* [EXERCISE INSTRUCTIONS]
1/ Please translate this sentence from the English major requirements into Spanish: "An introduction to the study of literature, the course will look at fiction, poetry and drama in a seminar format."
2/ Resume the English major requirements after their final sentence and write what would come next.

* [GIVEN TEXT]
▼

Courses & Requirements

English majors must complete 120 credit hours (approximately 40 courses), including courses from the foundation curricula, focused electives and these required specialization courses:

Required Courses

ENGL 213 Introduction to Literature

An introduction to the study of literature, the course will look at fiction, poetry and drama in a seminar format. In a discussion-intensive, reading-intensive course, students will look at a variety of books, built around a specific theme (like love and sex, heroism, or growing up, for example) or a specific period (such as Victorianism, or the 1960s, or the 1920s).

ENGL 481 Senior Thesis

tudents complete this course in conjunction with any literature professor. The course will be run similar to an independent study, in that students work one-on-one with a professor of their choice. By exploring an area of interest, researching their topic of literature, and reading multiple texts, students compose a paper of significant length to cap off their English major experience. Senior Standing only. (1 credit.)

▲

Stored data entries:
▼

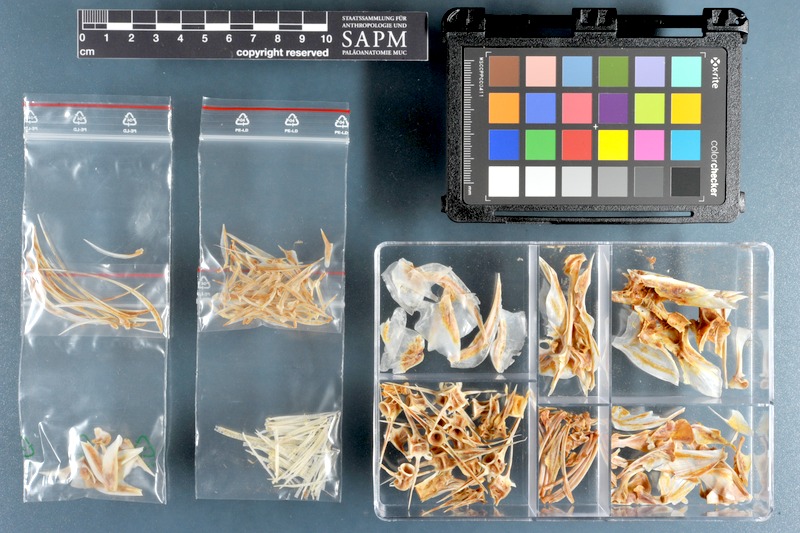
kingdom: Animalia
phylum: Chordata
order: Perciformes
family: Carangidae
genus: Carangoides
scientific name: Carangoides bajad
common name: Orangespotted trevally
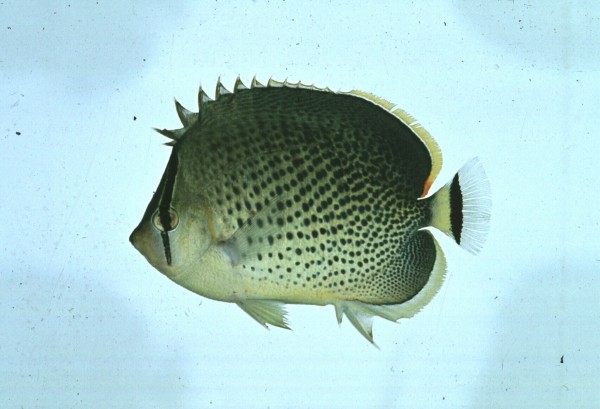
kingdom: Animalia
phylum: Chordata
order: Perciformes
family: Chaetodontidae
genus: Chaetodon
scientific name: Chaetodon guttatissimus
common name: Spotted butterflyfish
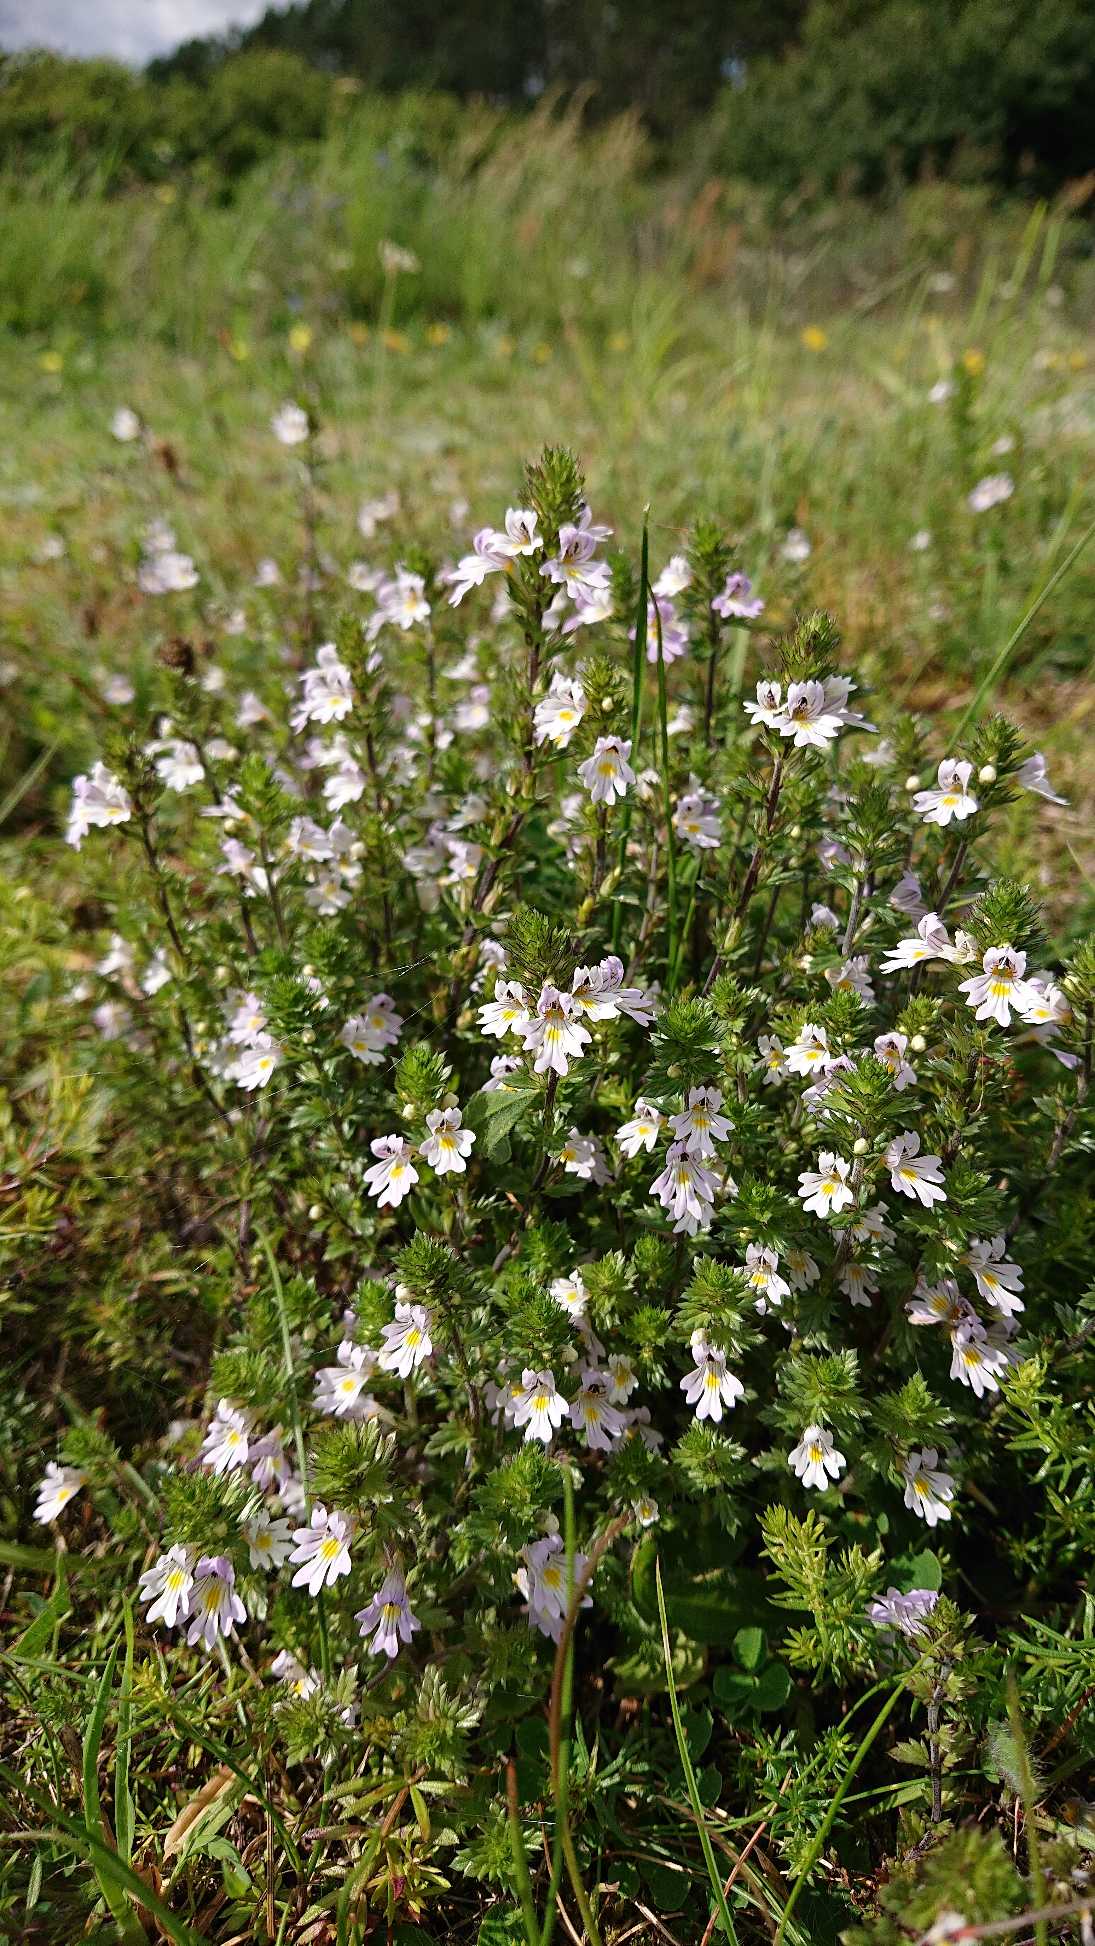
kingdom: Plantae
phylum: Tracheophyta
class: Magnoliopsida
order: Lamiales
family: Orobanchaceae
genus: Euphrasia
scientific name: Euphrasia stricta
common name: Spids øjentrøst
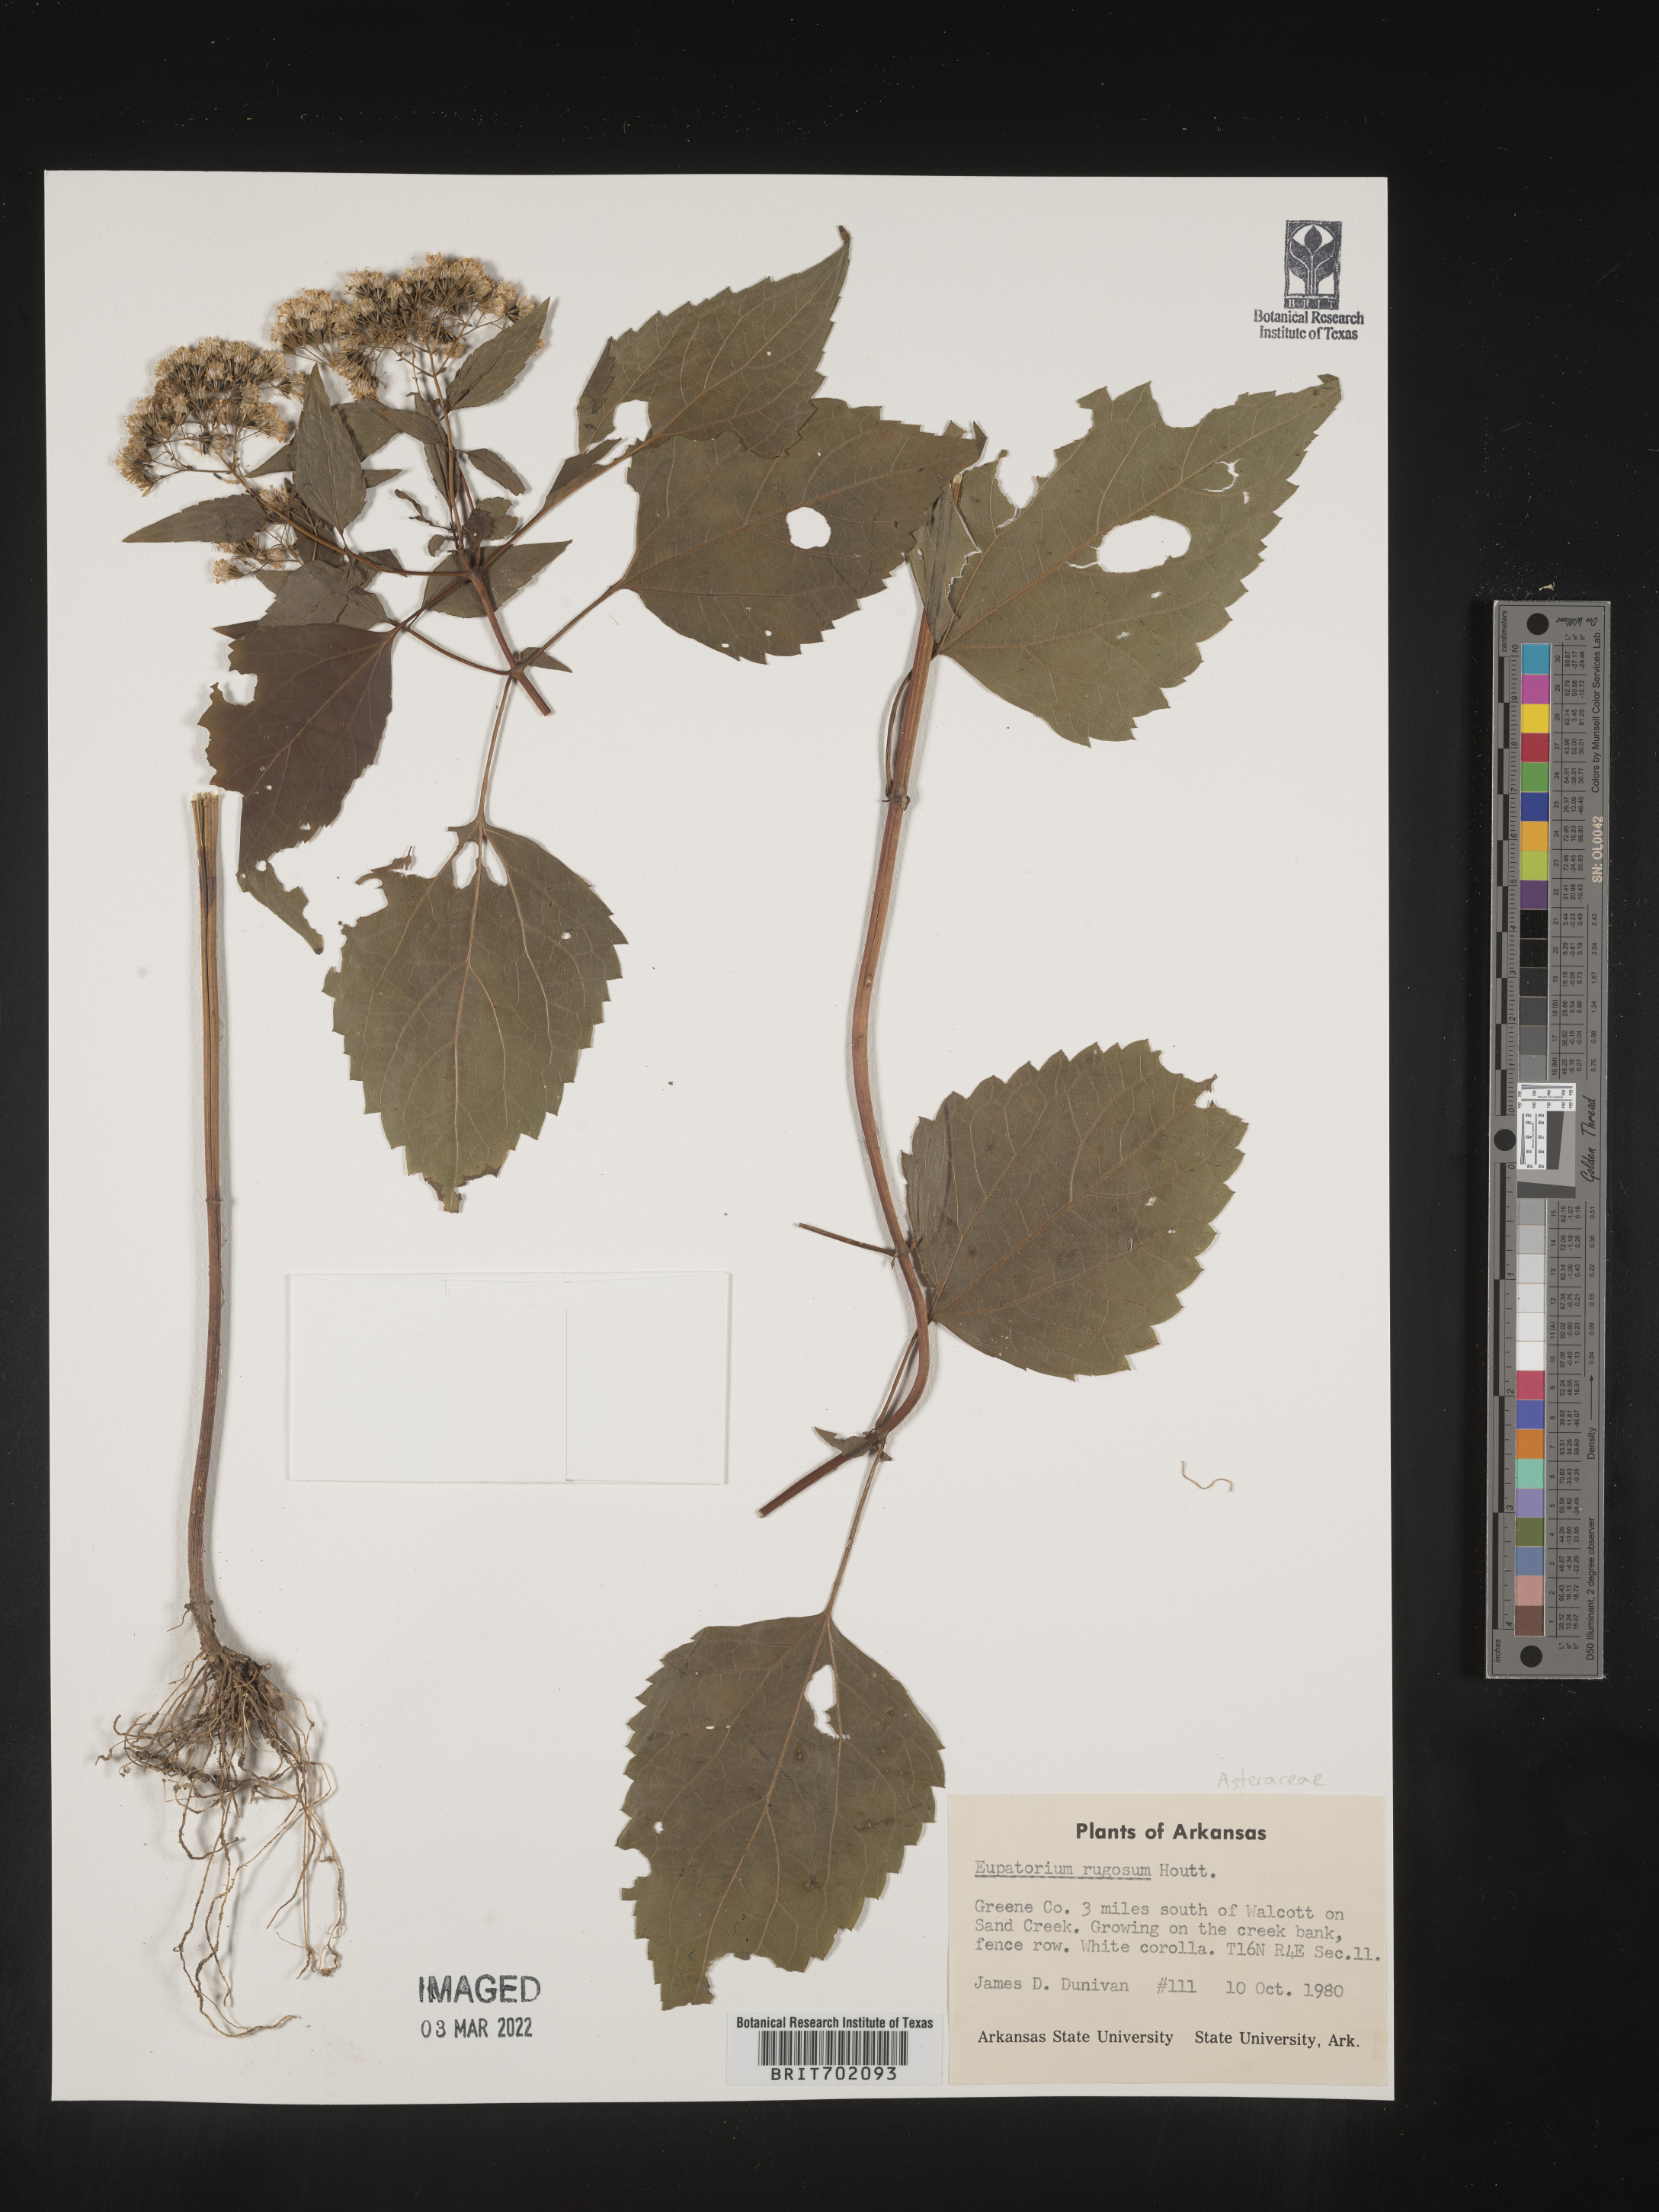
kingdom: Plantae
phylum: Tracheophyta
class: Magnoliopsida
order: Asterales
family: Asteraceae
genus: Cronquistianthus
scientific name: Cronquistianthus bulliferus
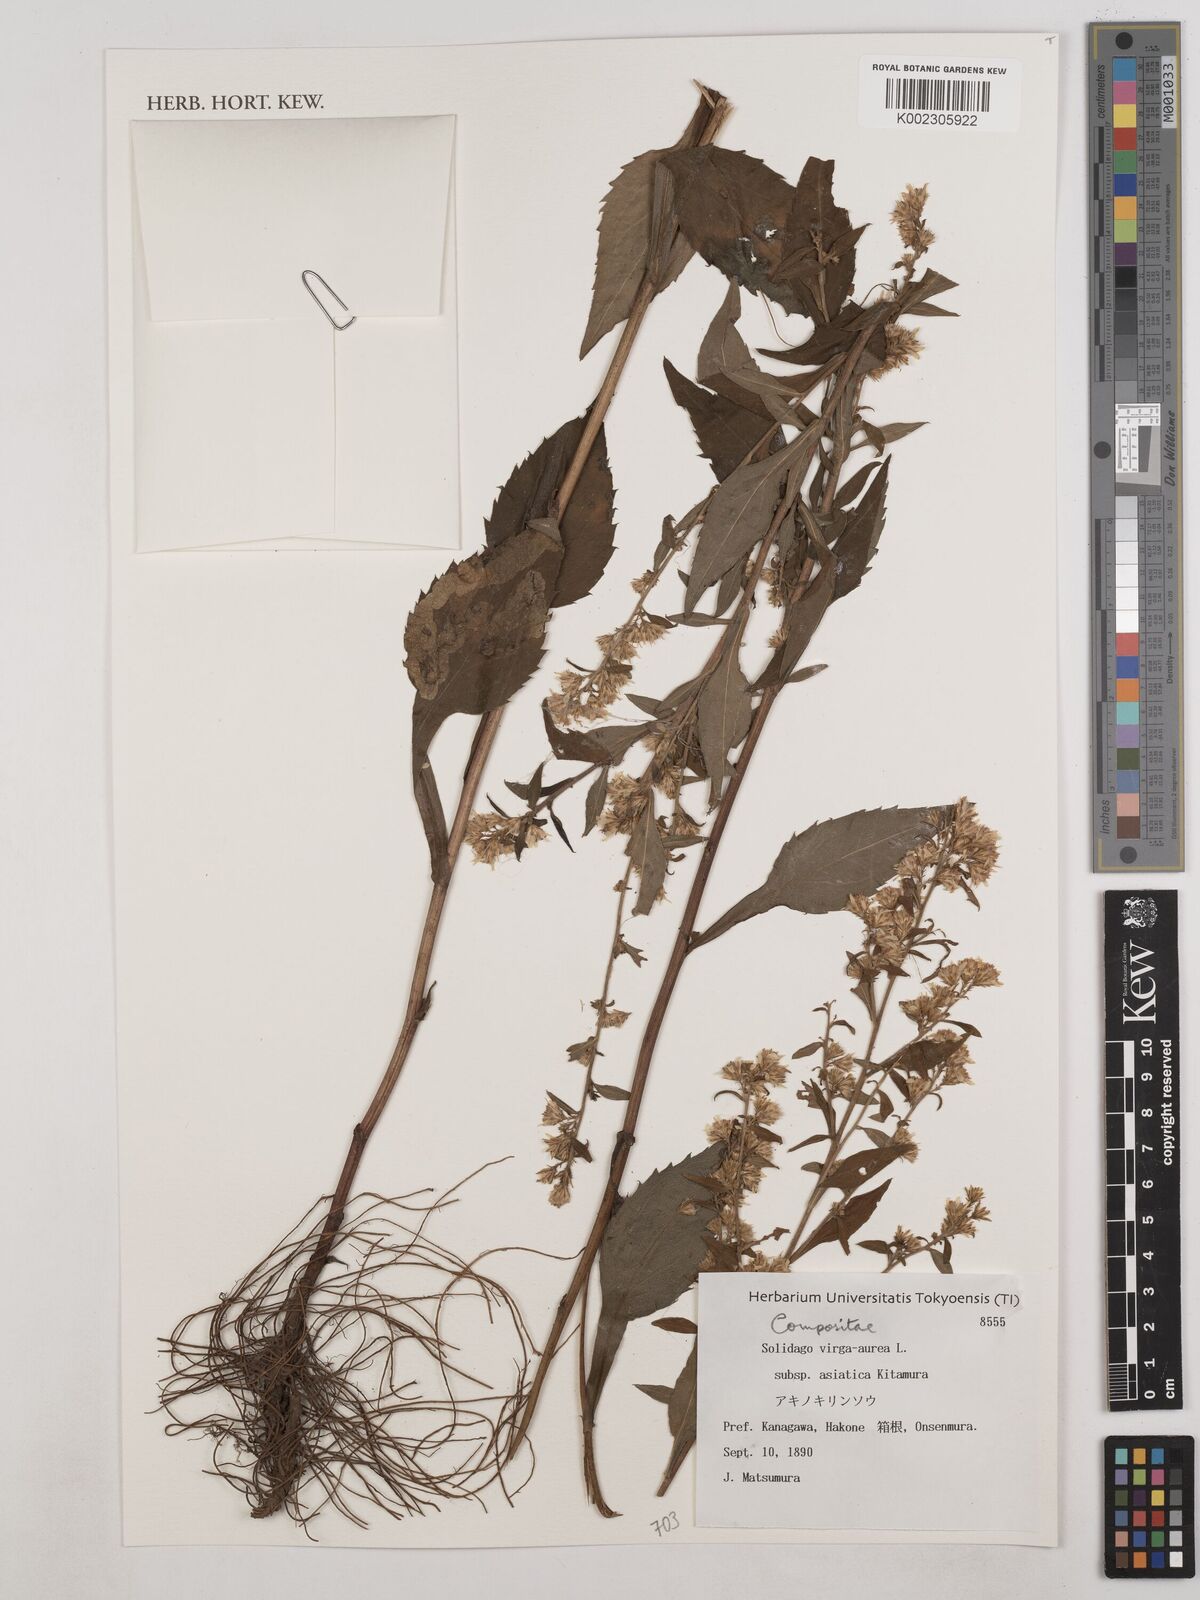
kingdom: Plantae
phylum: Tracheophyta
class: Magnoliopsida
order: Asterales
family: Asteraceae
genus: Solidago
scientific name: Solidago virgaurea
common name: Goldenrod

▲

* [TASK-BY-TASK RESULTS]
1/ Como introducción al estudio de la literatura, el curso abordará la narrativa, la poesía y el teatro en formato de seminario.

2/
Prerequisites: ENGL-105, and ENGL-212.

Electives

ENGL 236 World Literature II

Not much is known about Gentle Will Shakespeare’s life, which is ironic in the sense that he defined, in many ways, what it means to be a human being. This class will take a peek into how the period of time known as The Renaissance created our ideas about human life today. We will focus on the dramas of Shakespeare, plays that shape what it means to be human, plays that continue to pose questions to us: Is feeling more important than thinking? What happens to a person who attains great power? Does knowledge keep us from doing? Should we be loyal at all costs? We will look at a few of the great movies that have been made from these plays. (We will read selected works from The Renaissance and the 17th century.)

ENGL 237 World Literature III

This course is an introduction to a period that produced many of the enduring classics of literature. It focuses on work from Europe, with some Asian and Middle Eastern material rounding it out.  We will read Rationalists, Romantics, and Victorians and we will explore their stories and their ideas and how those fit or contrast with ours today.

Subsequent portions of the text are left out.